Both examples, Datta explained, require a deeper investigation and deeper conversation between researchers, regulators and businesses.
Georgia Tech’s Nick Feamster shared his work on personalization pollution. He demonstrated how cross-site request forgery can pollute a user’s personalized recommendations. “Personalization can easily be exploited,” he warned, which gives rise to a new generation of web security issues. In an attempt to expose some of the “Filter Bubble,” he and a team of researchers have helped create Bobble, technology designed to expose varying Google search returns among users.
Then there is Xray. Developed in part by Roxana Geambasu of Columbia University, Xray measures user inputs into, for example, Gmail, against outputs such as Google ads. In two examples, she demonstrated ads seen by the user: One was targeting homosexuality while the other targeted pregnancy. “It is generic, can be applied to several different cases and is accurate,” she said, adding that it currently can be used on Gmail, Amazon and YouTube.
Ashkan Soltani, who was recently appointed as the Federal Trade Commission's (FTC) chief technologist, said the work of these researchers helps show the technical sophistication and complexity required for understanding ad targeting and the difficulty of mapping those complexities to public policy. “Where are the lines?
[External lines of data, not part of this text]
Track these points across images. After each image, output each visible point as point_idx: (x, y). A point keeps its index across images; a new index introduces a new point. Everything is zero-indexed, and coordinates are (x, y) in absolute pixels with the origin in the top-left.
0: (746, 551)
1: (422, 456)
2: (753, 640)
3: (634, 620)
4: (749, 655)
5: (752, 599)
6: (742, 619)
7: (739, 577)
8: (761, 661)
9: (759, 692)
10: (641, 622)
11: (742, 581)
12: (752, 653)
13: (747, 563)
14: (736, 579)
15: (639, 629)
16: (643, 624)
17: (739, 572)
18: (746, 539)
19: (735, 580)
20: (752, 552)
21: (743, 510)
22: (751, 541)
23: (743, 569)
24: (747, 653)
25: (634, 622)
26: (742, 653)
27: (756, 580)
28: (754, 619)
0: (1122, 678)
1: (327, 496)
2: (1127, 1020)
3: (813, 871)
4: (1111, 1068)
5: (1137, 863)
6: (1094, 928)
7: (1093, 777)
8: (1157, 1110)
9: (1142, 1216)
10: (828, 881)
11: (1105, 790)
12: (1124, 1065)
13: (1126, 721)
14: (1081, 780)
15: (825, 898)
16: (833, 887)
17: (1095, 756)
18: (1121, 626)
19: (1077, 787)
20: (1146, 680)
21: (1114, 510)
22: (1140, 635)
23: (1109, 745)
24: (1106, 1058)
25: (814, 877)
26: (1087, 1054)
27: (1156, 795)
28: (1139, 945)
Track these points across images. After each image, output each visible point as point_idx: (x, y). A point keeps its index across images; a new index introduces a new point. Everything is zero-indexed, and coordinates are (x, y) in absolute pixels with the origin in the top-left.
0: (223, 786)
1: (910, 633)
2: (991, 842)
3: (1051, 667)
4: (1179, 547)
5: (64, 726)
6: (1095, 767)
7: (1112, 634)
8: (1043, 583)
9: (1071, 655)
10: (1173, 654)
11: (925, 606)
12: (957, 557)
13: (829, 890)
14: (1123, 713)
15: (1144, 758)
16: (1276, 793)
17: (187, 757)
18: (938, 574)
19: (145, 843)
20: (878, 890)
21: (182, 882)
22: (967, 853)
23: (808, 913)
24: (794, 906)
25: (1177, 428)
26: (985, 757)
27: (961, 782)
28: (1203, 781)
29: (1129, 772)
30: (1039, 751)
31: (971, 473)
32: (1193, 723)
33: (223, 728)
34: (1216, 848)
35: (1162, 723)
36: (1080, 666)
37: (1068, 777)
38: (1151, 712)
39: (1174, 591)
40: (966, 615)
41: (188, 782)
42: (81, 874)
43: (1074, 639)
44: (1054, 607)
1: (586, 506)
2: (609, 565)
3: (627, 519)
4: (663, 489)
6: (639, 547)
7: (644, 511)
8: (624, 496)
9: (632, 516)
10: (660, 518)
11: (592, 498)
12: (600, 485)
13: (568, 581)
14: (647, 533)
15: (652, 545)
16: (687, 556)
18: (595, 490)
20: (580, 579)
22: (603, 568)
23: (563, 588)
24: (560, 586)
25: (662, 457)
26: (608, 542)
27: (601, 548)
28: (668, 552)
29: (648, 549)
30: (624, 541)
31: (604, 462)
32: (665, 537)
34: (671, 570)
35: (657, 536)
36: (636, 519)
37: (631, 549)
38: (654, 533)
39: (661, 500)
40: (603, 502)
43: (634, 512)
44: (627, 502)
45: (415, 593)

Traditionally, a lot of inferences could be made from subpoenas, reading emails,” but now technology is imbued with algorithms that make it “much more difficult to find causation, liability or wrongdoing.”
Genie Barton, representing the Better Business Bureau’s enforcement wing, said, “Without the technology and research of everyone in this room, my enforcement would not be possible.”
Throughout the day, the notion of privacy was a major topic, but the web’s technology—from supercookies and fingerprinting to personalized services and big data analysis—is going beyond privacy issues and into civil rights and discriminatory concerns.
Paul Ohm, who recently worked on public policy with the FTC, said, “Privacy is a concern, a large concern, but it has been joined by discrimination—in a broad and interesting way. It’s similar to privacy but different in other ways, and policy-makers haven’t even begun to talk about that.”
Barton agreed, adding “there is a blurred line between differentiation and discrimination.” She added that self-regulation “is not without teeth.” She said businesses cannot use data collected from across sites to make eligibility decisions. “Based on what I’ve seen here today, there is a potential for doing that.”
Soltani offered one possible solution involving what he called a unit test or test harness. He said it could be used in self-regulation. “Companies making algorithms could employ statistical methods and tests to prevent unfairness," he said, "to ensure their software doesn’t cross those racial, discriminatory lines.” He suggested those principles should not be too specific but “have guidance such that companies making an algorithm could unit test that they don’t cross certain lines or make poor representations.”
Princeton University’s Solon Barocas at one point asked, “How do we translate these concerns into practical insights? It’s not just about what’s fair—not just the decision-making procedure itself—but the outcomes.” He added, “There’s a shift going on here.”
Tracking and adjusting to that shift will be a challenge for the entire privacy profession and community.